SpongeBob 100x more in-demand than average show

Nickelodeon's yellow sponge has been hugely in-demand so far this year in North America, but globally, eOne's Peppa Pig comes out on top.

In North America, SpongeBob SquarePants (pictured) is reigning supreme as the most in-demand kids show between January 1 and March 1, according to Parrot Analytics. But, on a global level the popular underwater sponge has been bested by a little pink pig that goes by the name of Peppa.

Parrot’s proprietary algorithm measures social media interactions, social video views, online research for the shows and piracy numbers to figure out what the demand is for the average show. It then weighs individual series against this average to determine a rank.

For the beginning of 2020, Parrot found that Nickelodeon’s SpongeBob SquarePants was 117.26x more in-demand than the average series in North America. Next up was Steven Universe (84.96x), followed by Star Wars: The Clone Wars (71x), Dragon Ball Z (64.65x) and PAW Patrol (56.64x).

SpongeBob falls to second place globally, however, at 17.16x more in-demand than the average series. eOne’s Peppa Pig is at number one with 18.76x, while PAW Patrol comes in at number three (15.05x), followed by Masha and the Bear (14.75x) and Star Wars: The Clone Wars (12.66x).

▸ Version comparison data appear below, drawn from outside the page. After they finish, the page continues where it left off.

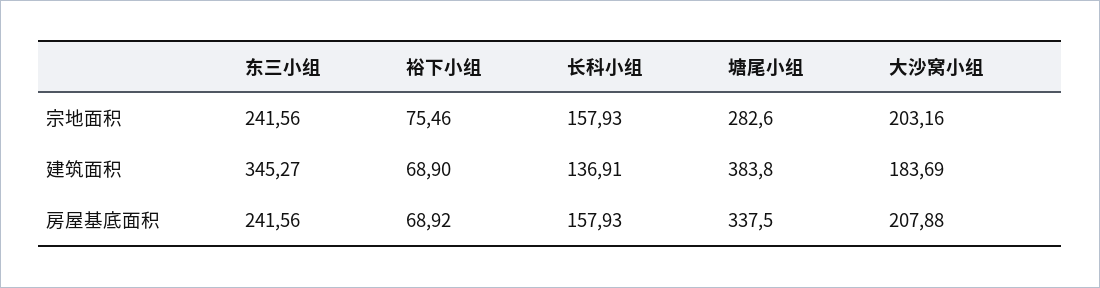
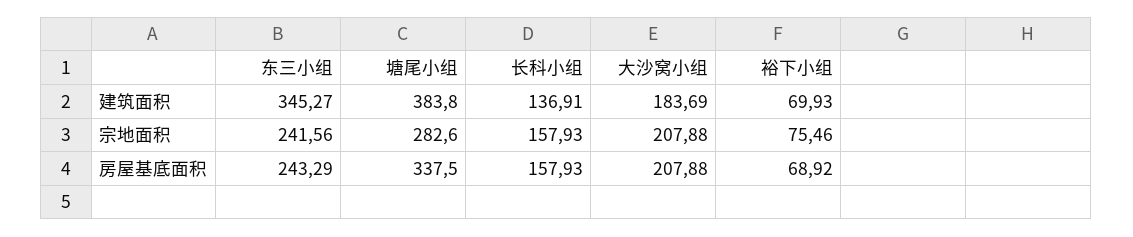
  {
    "东三小组": {
      "宗地面积": 241.56,
      "建筑面积": 345.27,
-     "房屋基底面积": 241.56
+     "房屋基底面积": 243.29
    },
    "裕下小组": {
      "宗地面积": 75.46,
-     "建筑面积": 68.9,
+     "建筑面积": 69.93,
      "房屋基底面积": 68.92
    },
    "长科小组": {
      "宗地面积": 157.93,
      "建筑面积": 136.91,
      "房屋基底面积": 157.93
    },
    "塘尾小组": {
      "宗地面积": 282.6,
      "建筑面积": 383.8,
      "房屋基底面积": 337.5
    },
    "大沙窝小组": {
-     "宗地面积": 203.16,
+     "宗地面积": 207.88,
      "建筑面积": 183.69,
      "房屋基底面积": 207.88
    }
  }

In Asia, Peppa Pig is still the most in-demand (15.73x). In LatAm, however, Steven Universe comes out on top with 31.21x more demand than the average show. And in EMEA it’s PAW Patrol that tops the list (21.23x).

Star Wars: Clone Wars has made quite the ascent after not showing up in the October, November or December rankings—it’s now at number five globally and shows up in the top five in both Asia and North America. This follows the series getting cancelled after season six in 2013, and then brought back for a seventh season on Disney+ starting on February 21, showing Disney+’s programming is starting to make an impact on what kids want to watch.